Telco 2.0? GreenTouch targets 98% energy cut for future networks

Telco 2.0? GreenTouch targets 98% energy cut for future networks

GreenTouch
GreenTouch consortium
The GreenTouch consortium says the technologies introduced this week could improve the energy efficiency of mobile-access networks by 10,000 times compared to 2010 levels.

Consider it mission accomplished, and then some.

Five years ago a consortium of telecommunications companies, led by Alcatel-Lucent’s Bell Labs division, hatched a plan to dramatically reduce the power consumed by network technologies, particularly wireless equipment.

This week, the GreenTouch consortium unfurled a set of new technologies that could improve the energy efficiency of mobile-access networks by 10,000 times compared with 2010 levels.

Specific deliverables made available this week by GreenTouch include GWATT, basically an interactive guide explaining all the technologies that will matter, and a power modeling tool for assessing the impact of various wireless base station technologies.  

That’s far more than the group originally hoped, but what does it mean?

Here’s another metric to consider: By 2020, the net energy consumption of communications networks enabled with GreenTouch innovations could be reduced by 98 percent compared with 2010 levels.

That’s the equivalent of taking 5.8 million cars off the road, said Thierry Van Landegem, chairman of the GreenTouch executive board.

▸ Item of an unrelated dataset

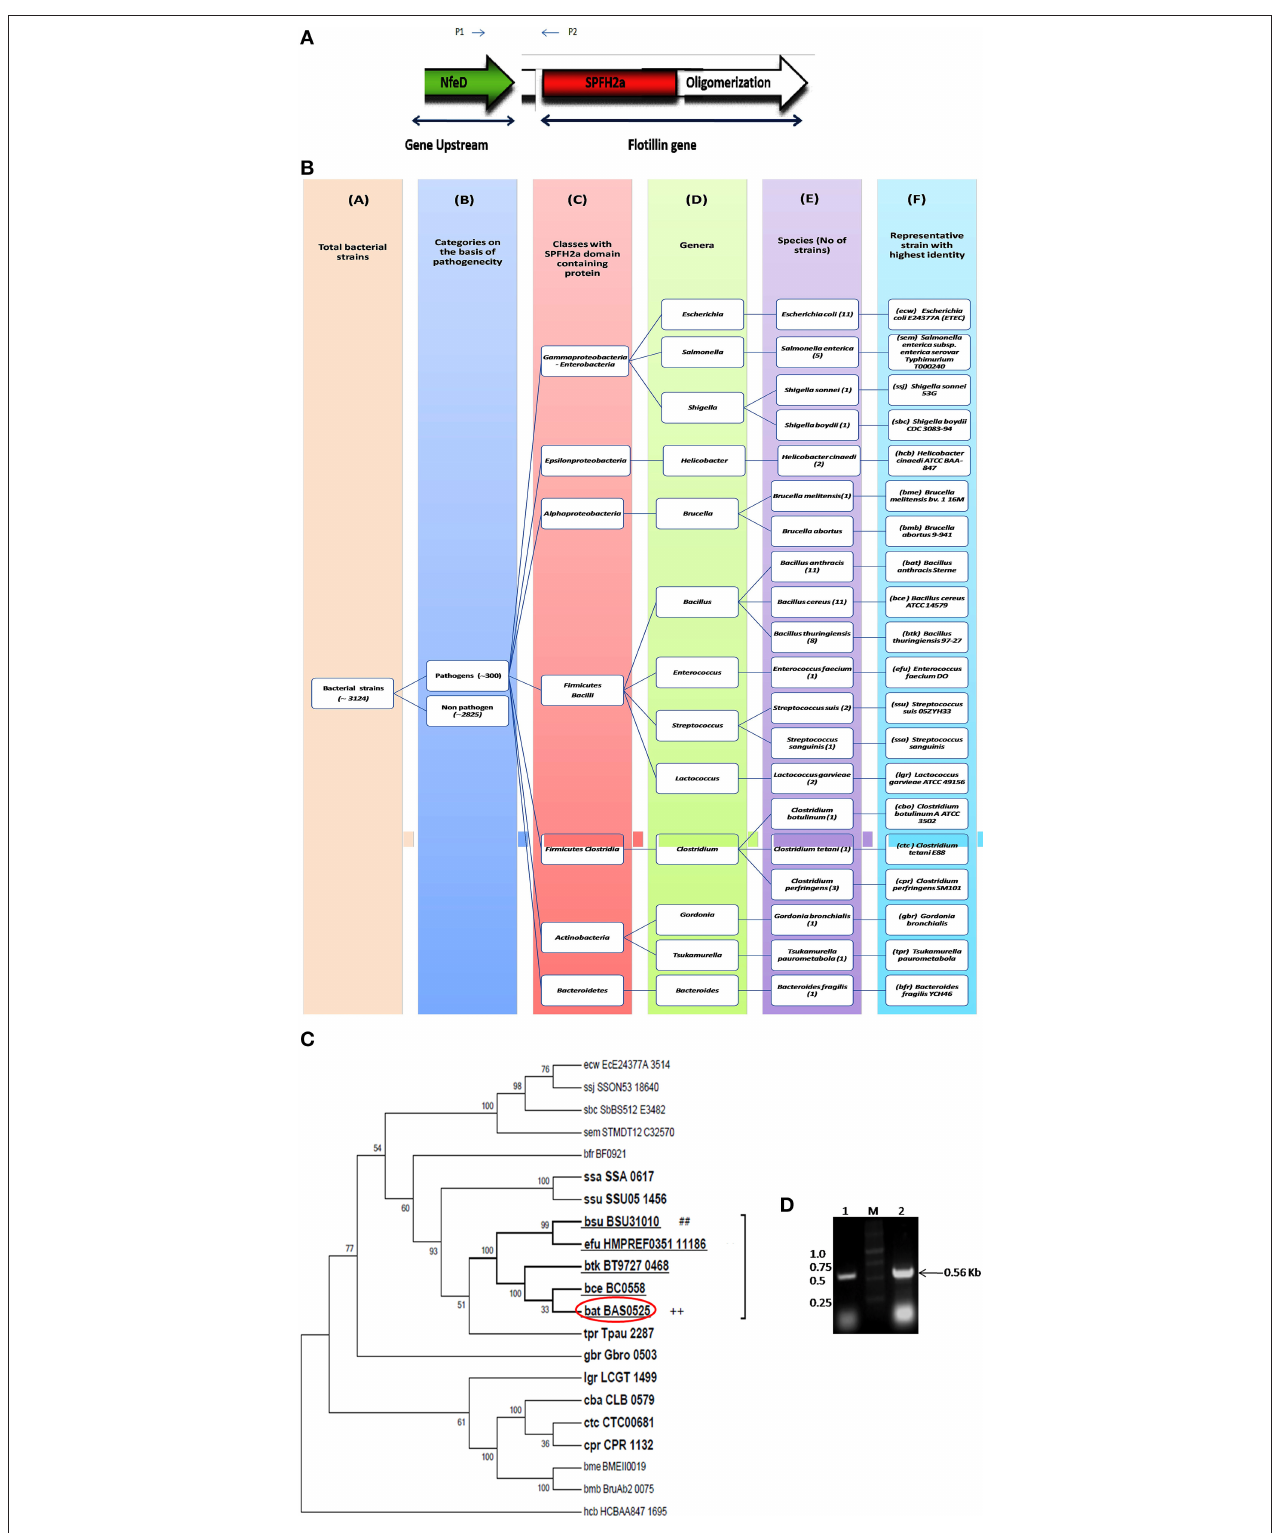
FIGURE 1 | Flotillin-associated domains and identification of flotillin homologs in pathogens. (A) Representation of various domains associated with Raft Marker Protein or Flotillin-1. (B) Schematic representation of 20 shortlisted bacterial pathogens containing proteins of SPFH2a superfamily, each representing individual species. Columns: C, Classes; D, Genera; E, Species; F, Selected strain showing maximum identity with SPFH2a domain. Number in bracket in column E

“Industry and academia can use [the tools] now to design and deploy more energy-efficient communications networks today and in the future,” Van Landegem said. “Our work will not only enable a more productive and sustainable future, but will also help many more people to connect with each other.”

Connecting the present to the future

GreenTouch’s research covers many things, including antenna design and architectures for minimizing the power consumption of data centers used for delivering video, photos, music and other large files.

One of its more significant breakthroughs is something called Cascaded Bit-Interleaved Passive Optical Network (Bi-PON). This advance is important because it makes existing fiber-to-the-home networks more efficient, which reduces overall consumption.   

The GreenTouch update comes at a timely juncture, as communications companies consider the next-generation of wireless — dubbed 5G — and more businesses embrace cloud computing services.

Right now, the power consumed by information and communications technologies accounts for about 1.97 percent of all global carbon emissions. Considering how quickly these technologies are proliferating globally — including as the foundation for smart cities — getting a handle on energy consumption is an urgent priority.

“We think a lot of these technologies will be of value in forthcoming 5G networks on the wireless side,” said Thierry Klein, chairman of the GreenTouch technical committee. “Some may be adopted earlier, dependent on the need for industry standardization.”

Klein added: “The GreenTouch portfolio will benefit the global service provider and telecom operators and by extension their customers, whether consumers or enterprise. They will be able to provide new applications and services, increased traffic volumes at much lower energy consumption, energy cost and carbon emissions.”